A 1993-95, a study by the Central Pollution Control Board (CPCB)—Impacts of Dussehra Festival on the River Hooghly: A case study—showed that every year at least 15,000 idols of Goddess Durga are immersed in the Hooghly river alone. The study states that this releases 16.8 tonnes of varnish and garjan oil and 32 tonnes of colours in the water. These colours contain a good doze of heavy metals like manganese, lead, mercury and chromium. The study also found that during Dusshera, oil and grease in the river increased by 0.99 milligram per litre (mg/l) and the concentration of heavy metals increased by 0.104 mg/l.

Just ahead of the festive season this year, the Allahabad High Court had banned immersion of idols in the Ganga and Yamuna rivers in Uttar Pradesh. The high court bench of Justice Ashok Bhushan and Justice Arun Tandon ordered a blanket ban on immersion of idols in the rivers. It also dismissed the plea of the state government that the idols would be immersed and then taken out immediately. The order was pronounced during the hearing of a petition of environmental activist, Sudhanshu Srivastava, to check the rising pollution levels in the Ganga.

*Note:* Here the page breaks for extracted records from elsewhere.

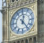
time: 12:23
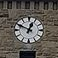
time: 12:49
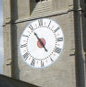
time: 4:54
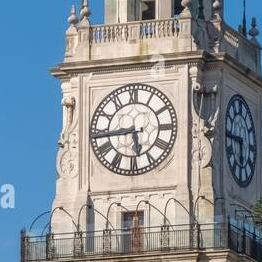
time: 5:43
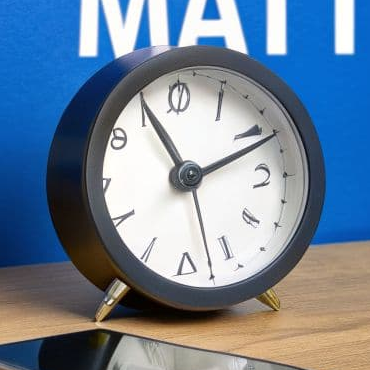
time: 11:11
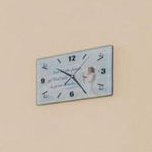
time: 10:24
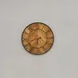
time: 6:41
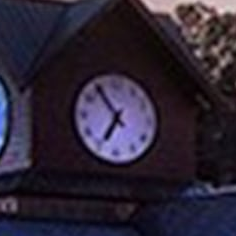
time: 6:54
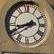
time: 8:40
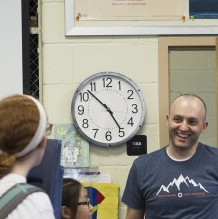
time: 4:52
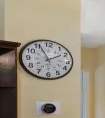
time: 1:55
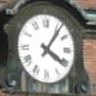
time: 4:06
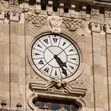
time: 4:25
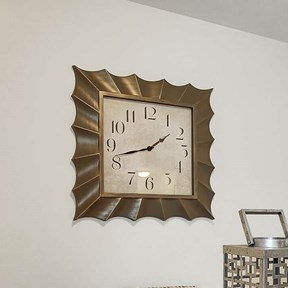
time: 1:42
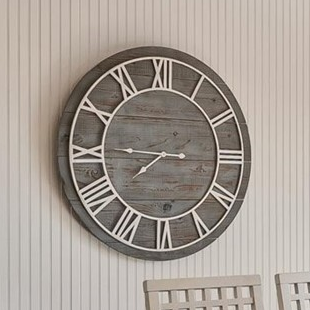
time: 7:45
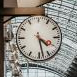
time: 4:28
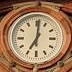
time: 7:01
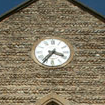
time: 3:36
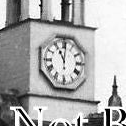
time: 11:00
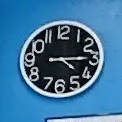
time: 4:14
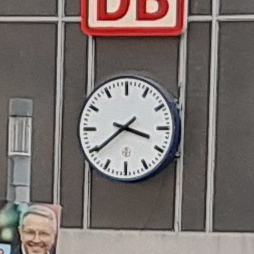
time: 3:39
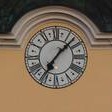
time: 7:07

Though the state administration officials pleaded for a year’s time, the bench declined their plea and ordered the state government to ensure that within a year there should be ‘zero immersion’ in the rivers of UP. The court had earlier asked the state SPCB to monitor the water quality before and after the immersion of idols. The report submitted before the court revealed that the water quality deteriorated drastically after immersion of idols.

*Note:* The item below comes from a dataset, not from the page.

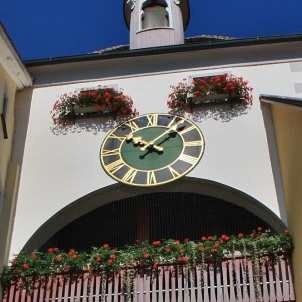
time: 10:07
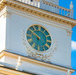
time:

According to the recent reports of the SPCB, delayed monsoon had increased the pollution in Ganga and the situation would be worse in winter. Water at Bithoor, the point where the Ganga enters Kanpur city, is quite clear but the river gets polluted further down. At Jajmau, the stretch of the Ganga in the city is the most polluted. The dissolved oxygen (DO) level at Bithoor is 7.6 mg per litre which decreases to 6.3 mg per litre at Jajmau. The acceptable level of DO for a drinking water reservoir is 4 mg per litre, the report stated, adding immersion of a large number of idols during Ganesh Chaturthi had affected the water quality.